Mr Dickinson suddenly stopped, and withdrew his glistening sword from Kai. He looked very serious.

"…….I wish for us to perform an act!" he said firmly.

"Why yes, anything you want sweet heart." Gasped Kai; covered in old man stink. Mr Dickinson smiled and bent over the broken bed, presenting his huge cellulite filled ass.

"I want…………………………….PUM PUM FINGER!!!!" he yelled lustfully. Kai's heart lit up and glimmered like a new born star at the wonderful news, finally, pum pum finger, he always wanted to try the technique, he mentioned it to his friends on occasion but everyone of them brushed it off as gay filth It's their problem if they were too narrow minded and bigoted to see how beautiful and natural it was Thought Kai, but this was a night of freedom, love, and beauty and no close minded 'norm' was going to tell him different.

"Prepare yourself my love" squealed Kai as his finger negotiated it's way through the forrest of shit encrusted rectal pubic hair. "Are you ready my love whispered Kai tenderly as he located Mr Dickinson's love portal.

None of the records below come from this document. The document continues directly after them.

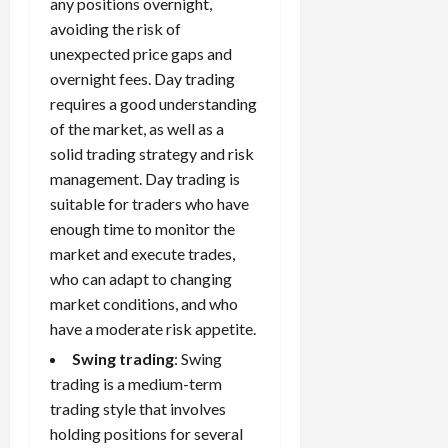
any positions overnight,
avoiding the risk of
unexpected price gaps and
overnight fees. Day trading
requires a good understanding
of the market, as well as a
solid trading strategy and risk
management. Day trading is
suitable for traders who have
enough time to monitor the
market and execute trades,
who can adapt to changing
market conditions, and who
have a moderate risk appetite.
Swing trading
: Swing
trading is a medium-term
trading style that involves
holding positions for several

"BOY HOWDY, YOU BET YER SWEET HOT ASS" his lover whispered back

"HEEEEEEEEEEEERE WE FAKKING GO!" squealed Kai as his finger brutally shot up Mr Dickinson's anus, he slowly withdrew his finger and inserted it again in a rhythmic motion resembling that of an oil pump.

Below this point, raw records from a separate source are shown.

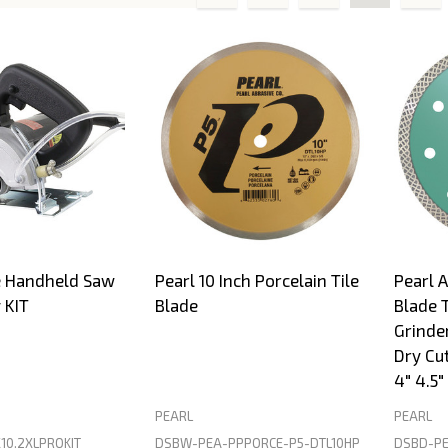
s
e Handheld Saw
Pearl 10 Inch Porcelain Tile
Pearl 
 KIT
Blade
Blade 
Grinde
Dry Cut
4" 4.5" 
PEARL
PEARL
10.2XLPROKIT
DSBW-PEA-PPPORCE-P5-DTL10HP
DSBD-PE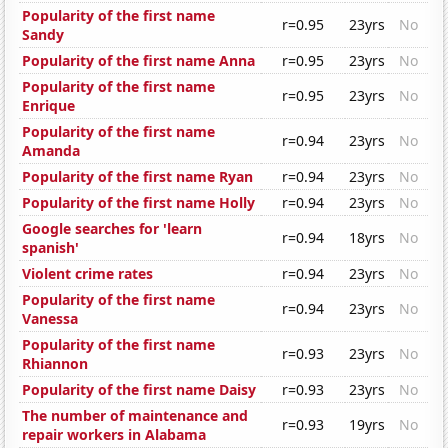
Popularity of the first name
r=0.95
23yrs
No
Sandy
Popularity of the first name Anna
r=0.95
23yrs
No
Popularity of the first name
r=0.95
23yrs
No
Enrique
Popularity of the first name
r=0.94
23yrs
No
Amanda
Popularity of the first name Ryan
r=0.94
23yrs
No
Popularity of the first name Holly
r=0.94
23yrs
No
Google searches for 'learn
r=0.94
18yrs
No
spanish'
Violent crime rates
r=0.94
23yrs
No
Popularity of the first name
r=0.94
23yrs
No
Vanessa
Popularity of the first name
r=0.93
23yrs
No
Rhiannon
Popularity of the first name Daisy
r=0.93
23yrs
No
The number of maintenance and
r=0.93
19yrs
No
repair workers in Alabama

"TWO FINGERS BOY! I NEED TWO!" howled Mr Dickinson.

"Does three sound fucking better!" panted Kai.

"FOUR!!!" the old man demanded

"BEHAVE YOURSELF YOU FUCKING BITCH!!!!" snarled Kai as he rammed his entire fist up the chocolate love canal.

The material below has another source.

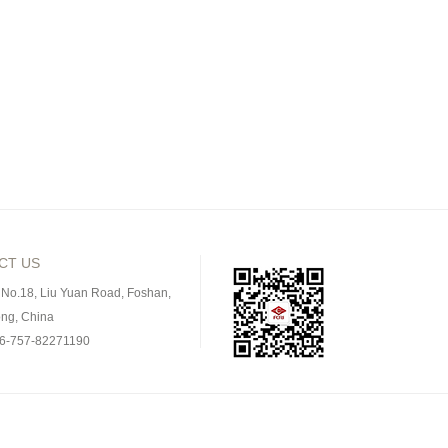
CT US
 No.18, Liu Yuan Road, Foshan,
ng, China
86-757-82271190
757-82275583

"MORE….I NEED MORE MEAT!" wailed the old man. Kai smirked evilly and inserted his leg, right up to the thigh!

"Is that all you got hot shot?!" said Mr Dickinson playfully.

"My my, you are a naughty boy, well lets see if this is enough for you" said Kai as he walked to the other end of the bedroom. He opened the chest of drawers and removed a large pot of Vaseline and smothered his skull in it. It suddenly and beautifully, became apparent what

Kai was going to do.

"The time has come…" said Kai as he observed a star falling to earth out of the window. The gods were with him, it was time…. A few moments passed, then suddenly, Kai exploded into a highspeed sprint, and like a human torpedo he slid up Mr Dickinson's ass at the speed of light until only his toes could be seen wriggling out of Mr Dickinson's sweet sweet swett hot asshole. Mr Dickinson roared with delight. The pleasure was so great that the earth shook and the heavens parted, and the loving couple ascended to heaven in a blinding beam of light which shone in the evil eyes of the ignorant masses the world over.